A wise philosopher once wondered, "If a conversation happens and no CRM is there to hear it, does it make a sound?"
There comes a point for many small companies when there is more business than a single person or small team can handle. Email response time lengthens, warm leads start to cool, and email inboxes begin to bulge. Lost in the shuffle are important emails from potential partners, media inquiries and, most importantly, questions from customers.
Sounds like a scenario that keeps a small business owner up at night, right? Up all night on a computer trying to archive emails and develop a system to keep things in order.
If this sounds similar to your current situation, or if you feel less organized and increasingly busy, perhaps it’s time to consider a CRM platform. And if you are using a CRM already, are you benefiting as much as you could?
CRM stands for Customer Relationship Management. It is a tool to effectively track your customer interactions and use that information to make future conversations even more personalized and engaging. This Salesforce infographic nicely sums up the benefits of a CRM: you'll get easier access to contact info, more effective follow-up, improved task management, and tracking of task performance.
Getting your data into a CRM will enable you to scale quicker and more efficiently. In a single place, you can store, search, manage, respond and update all facets of a customer interaction, from sales data, to contact or deal history, to customer service or tech support cases. With your data in one place, it will also make analysis via metrics easier, so you can better understand your site visitors: what they want, what they need, and whether they are getting what they need in a clear, concise manner.
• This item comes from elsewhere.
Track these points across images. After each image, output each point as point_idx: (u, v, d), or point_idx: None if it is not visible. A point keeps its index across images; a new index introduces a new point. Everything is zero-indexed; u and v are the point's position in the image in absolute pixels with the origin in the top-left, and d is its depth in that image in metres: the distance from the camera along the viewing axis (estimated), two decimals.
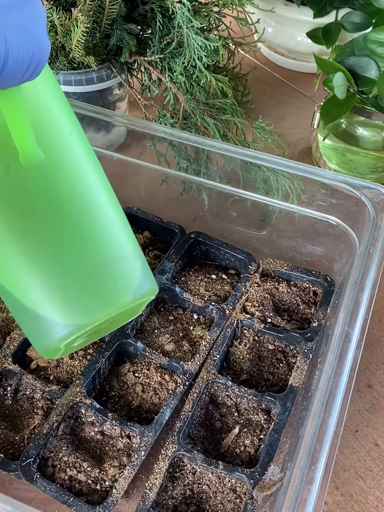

David Arnoux, Co-founder & Growth Hacker at Twoodo, confirms this. "At Twoodo we're extremely data-driven and have a scientific approach to growth. We started tracking our interactions with leads and clients through a spreadsheet, but quickly found that a good CRM tool was indispensable. Today not using it would be madness. It allows us to pinpoint ROI, track profitability, improve our "customer success" strategy, share information and assist us in our scientific approach to sales."
Roman Feygenberg, Sales & Marketing Manager from amoCRM has also seen firsthand the benefits of a CRM for a growing business. In an article for Olark, he wrote, "When a company starts using a centralized database for customer knowledge, they not only begin to make more sales, but they start saving time and money doing it. Having a CRM in place provides a simple solution to an age-old problem of knowledge sharing."
Consider a CRM if any of the following situations apply:
- You’re making connections with new sales leads
- You’re answering tech support and customer service queries every day
- You have multiple channels, or recently added a new channel, through which you communicate with customers, i.e. phone, email, live chat, social media, smoke signals
- You have at least one person dedicated to customer support and another to sales/partnerships
- You’re committed to providing the best customer service possible
According to Salesforce, a fully utilized customer relationship management system could increase your productivity by up to 30%. As more customers are placed into the sales process, a clearer picture of your customers will help move them more quickly from sale to full adoption. The additional context from a CRM database can be integrated so that any team member can grab data to see where a customer is in the adoption funnel, and streamline onboarding to provide more help along the way.
As sales increase and business grow, a CRM platform can become the foundation for a system that segments customer conversations for sales or support. Segmenting interactions enables your teams to make the appropriate follow-up and improve the customer experience. Many of our customers choose to create cases for support and leads for sales, and often use a CRM to manage sales leads and helpdesk software to manage support cases.
If you've decided you're ready to try a CRM, your next task is to choose a specific platform. There are dozens of options out there, each optimized for a slightly different use case — some platforms cater to smaller businesses, while others will work better for a big company; some are better suited to support a particular type or product, or a certain profile of customer.
Take your time researching the alternatives, and be sure to take advantage of free trial and demo offers, so you can get a feel for various platforms' features and interfaces.
At the end of the day, it’s up to you whether you need a CRM yet. If you feel satisfied with your method for managing contacts and interactions, than you probably are not at a scale where you need a CRM. If you are finding it hard to handle the volume of conversations and manage follow-ups in your communications channel, it’s time to bring in the CRMs.